En la época en que el debate público se ha vaciado hasta degenerar en un staccatto de flashes idiotizante, harían mal los “nuevos partidos” en dar por supuesto que la sesteante España quiere de repente dar un brinco y ponerse en marcha.

Garry Marshall estrenó “Pretty woman”, protagonizada por Richard Gere y Julia Roberts, en 1990. Desde entonces, cada uno de nosotros la ha visto no menos de 35 millones de veces. Se trata de la comedia romántica perfecta, el supremo mega hit bobalicón revienta-taquillas: adulta pero lo bastante familiar, cursi pero lo bastante ingeniosa, sexual pero lo bastante recargada de moralina almibarada.

Lo que se conoce como “efecto Pretty Woman” responde al hecho de que cada vez que ha sido emitida por televisión (oh- díos-mío-cada-puñetera-vez) invariablemente ha sido líder de audiencia. Tan consolidado es el efecto que cuando en una ocasión no alcanzó el primer puesto, el asunto copó los titulares del día.

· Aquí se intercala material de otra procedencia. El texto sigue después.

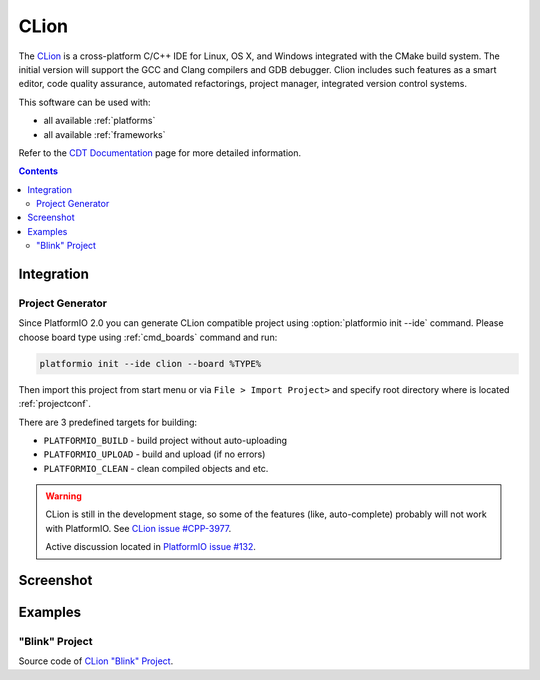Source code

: .. _ide_clion:

CLion
=====

The `CLion <https://www.jetbrains.com/clion/>`_ is a cross-platform C/C++ IDE
for Linux, OS X, and Windows integrated with the CMake build system. The
initial version will support the GCC and Clang compilers and GDB debugger.
Clion includes such features as a smart editor, code quality assurance,
automated refactorings, project manager, integrated version control systems.

This software can be used with:

* all available :ref:`platforms`
* all available :ref:`frameworks`

Refer to the `CDT Documentation <https://www.jetbrains.com/clion/documentation/>`_
page for more detailed information.

.. contents::

Integration
-----------

Project Generator
^^^^^^^^^^^^^^^^^

Since PlatformIO 2.0 you can generate CLion compatible project using
:option:`platformio init --ide` command. Please choose board type using
:ref:`cmd_boards` command and run:

.. code-block:: shell

    platformio init --ide clion --board %TYPE%

Then import this project from start menu or via ``File > Import Project>`` and
specify root directory where is located :ref:`projectconf`.

There are 3 predefined targets for building:

* ``PLATFORMIO_BUILD`` - build project without auto-uploading
* ``PLATFORMIO_UPLOAD`` - build and upload (if no errors)
* ``PLATFORMIO_CLEAN`` - clean compiled objects and etc.

.. warning::
    CLion is still in the development stage, so some of the features (like,
    auto-complete) probably will not work with PlatformIO. See
    `CLion issue #CPP-3977 <https://youtrack.jetbrains.com/issue/CPP-3977>`_.

    Active discussion located in
    `PlatformIO issue #132 <https://github.com/platformio/platformio/issues/132>`_.

Screenshot
----------

.. image:: ../_static/ide-platformio-clion.png
    :target: http://docs.platformio.org/en/latest/_static/ide-platformio-clion.png

Examples
--------

"Blink" Project
^^^^^^^^^^^^^^^

Source code of `CLion "Blink" Project <https://github.com/platformio/platformio/tree/develop/examples/ide/clion>`_.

Cualquier hambre de audacia y novedad, cualquier inquieta curiosidad que pueda arder en el corazón del espectador, se apaga de inmediato cuando suenan las palabras mágicas a la hora de comer:

– Anda, mira, esta noche echan “Pretty woman”.

Si el 11 de septiembre del 2001, a mediodía, hubieran estado emitiendo “Pretty woman”, todo el altercado de los aviones y los rascacielos hubiera pasado desapercibido: las apacibles multitudes de televidentes (felices, bovinos, regurgitantemente bovinos) hubieran estado en trance esperando la escena del regreso triunfal de Julia Roberts a la tienda de Beverly Hills.

A la hora de programar, sólo los novatos menosprecian el “efecto Pretty woman”. Ello vale para todos los sub-aspectos de la sincronización mental de masas, también el marketing político. En la época en que el debate público se ha vaciado hasta degenerar en un staccatto de flashes idiotizante, harían mal los “nuevos partidos”, sobre todo aquellos que prometen tomar el cielo al asalto, en dar por supuesto que la sesteante España quiere de repente dar un brinco y ponerse en marcha.

Y no es tan sólo que valga más lo malo conocido que lo bolivariano por conocer, sino que la política televisada del bipartidismo no ha surgido porque sí. Los espectadores de la psico-mierda chillona del viernes noche y los telefilmes de domingo por la tarde no van a ponerse a leer a Spinoza y a Schiller, a Flaubert y a Séneca, de buenas a primeras.

Y menos las obras completas de Hugo Chávez.